(To do) Beneath this line are entries. Copy the range from the line with "5 Perryridge Road" to the line with "PROTEST AFTER AWARD", ends included, exactly; leave pictures out.

|---|

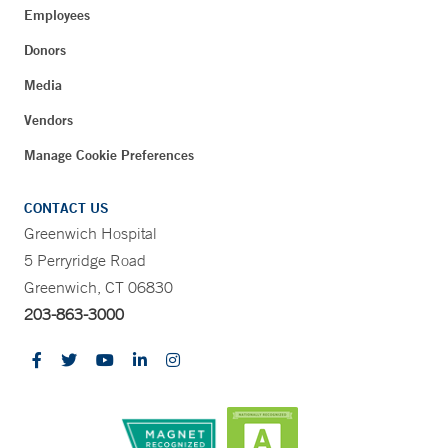
Employees
Donors
Media
Vendors
Manage Cookie Preferences
CONTACT US
Greenwich Hospital
5 Perryridge Road
Greenwich, CT 06830
203-863-3000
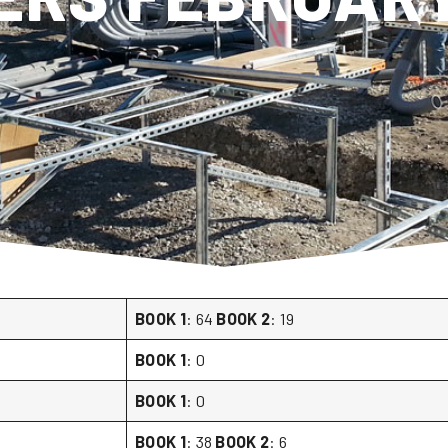
BOOK 1
: 64
BOOK 2
: 19
BOOK 1
: 0
BOOK 1
: 0
BOOK 1
: 38
BOOK 2
: 6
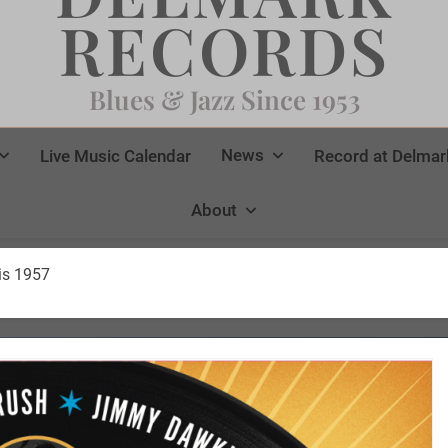
RECORDS
Blues & Jazz Since 1953
News
Live Music Calendar
Record at Delmar
About
ris 1957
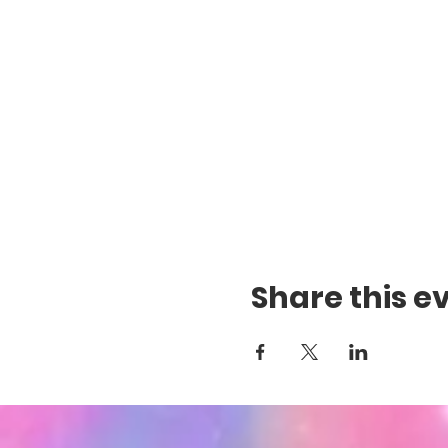
Share this e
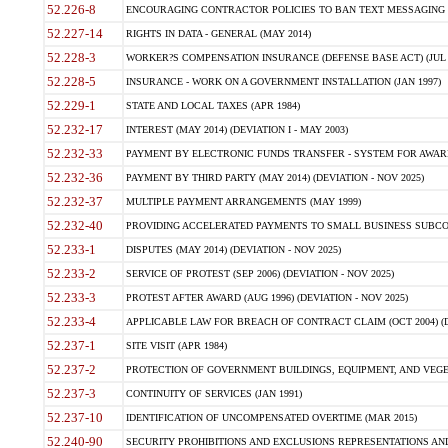
52.226-8
ENCOURAGING CONTRACTOR POLICIES TO BAN TEXT MESSAGING W
52.227-14
RIGHTS IN DATA - GENERAL (MAY 2014)
52.228-3
WORKER?S COMPENSATION INSURANCE (DEFENSE BASE ACT) (JUL 
52.228-5
INSURANCE - WORK ON A GOVERNMENT INSTALLATION (JAN 1997)
52.229-1
STATE AND LOCAL TAXES (APR 1984)
52.232-17
INTEREST (MAY 2014) (DEVIATION I - MAY 2003)
52.232-33
PAYMENT BY ELECTRONIC FUNDS TRANSFER - SYSTEM FOR AWAR
52.232-36
PAYMENT BY THIRD PARTY (MAY 2014) (DEVIATION - NOV 2025)
52.232-37
MULTIPLE PAYMENT ARRANGEMENTS (MAY 1999)
52.232-40
PROVIDING ACCELERATED PAYMENTS TO SMALL BUSINESS SUBCO
52.233-1
DISPUTES (MAY 2014) (DEVIATION - NOV 2025)
52.233-2
SERVICE OF PROTEST (SEP 2006) (DEVIATION - NOV 2025)
52.233-3
PROTEST AFTER AWARD (AUG 1996) (DEVIATION - NOV 2025)
52.233-4
APPLICABLE LAW FOR BREACH OF CONTRACT CLAIM (OCT 2004) (DE
52.237-1
SITE VISIT (APR 1984)
52.237-2
PROTECTION OF GOVERNMENT BUILDINGS, EQUIPMENT, AND VEGET
52.237-3
CONTINUITY OF SERVICES (JAN 1991)
52.237-10
IDENTIFICATION OF UNCOMPENSATED OVERTIME (MAR 2015)
52.240-90
SECURITY PROHIBITIONS AND EXCLUSIONS REPRESENTATIONS AND C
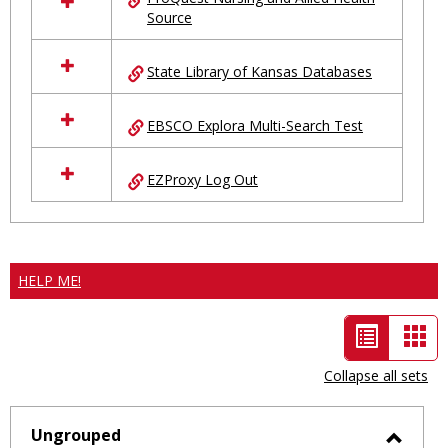
Source
State Library of Kansas Databases
EBSCO Explora Multi-Search Test
EZProxy Log Out
HELP ME!
List
Car
view
vie
Collapse all sets
-
selected
Ungrouped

|---|

(Finished exercise)
5 Perryridge Road
Greenwich, CT 06830
203-863-3000
BOOK 1
: 64
BOOK 2
: 19
BOOK 1
: 0
BOOK 1
: 0
BOOK 1
: 38
BOOK 2
: 6
RECORDS
Blues & Jazz Since 1953
News
Live Music Calendar
Record at Delmar
About
ris 1957
Share this e
52.226-8
ENCOURAGING CONTRACTOR POLICIES TO BAN TEXT MESSAGING W
52.227-14
RIGHTS IN DATA - GENERAL (MAY 2014)
52.228-3
WORKER?S COMPENSATION INSURANCE (DEFENSE BASE ACT) (JUL 
52.228-5
INSURANCE - WORK ON A GOVERNMENT INSTALLATION (JAN 1997)
52.229-1
STATE AND LOCAL TAXES (APR 1984)
52.232-17
INTEREST (MAY 2014) (DEVIATION I - MAY 2003)
52.232-33
PAYMENT BY ELECTRONIC FUNDS TRANSFER - SYSTEM FOR AWAR
52.232-36
PAYMENT BY THIRD PARTY (MAY 2014) (DEVIATION - NOV 2025)
52.232-37
MULTIPLE PAYMENT ARRANGEMENTS (MAY 1999)
52.232-40
PROVIDING ACCELERATED PAYMENTS TO SMALL BUSINESS SUBCO
52.233-1
DISPUTES (MAY 2014) (DEVIATION - NOV 2025)
52.233-2
SERVICE OF PROTEST (SEP 2006) (DEVIATION - NOV 2025)
52.233-3
PROTEST AFTER AWARD (AUG 1996) (DEVIATION - NOV 2025)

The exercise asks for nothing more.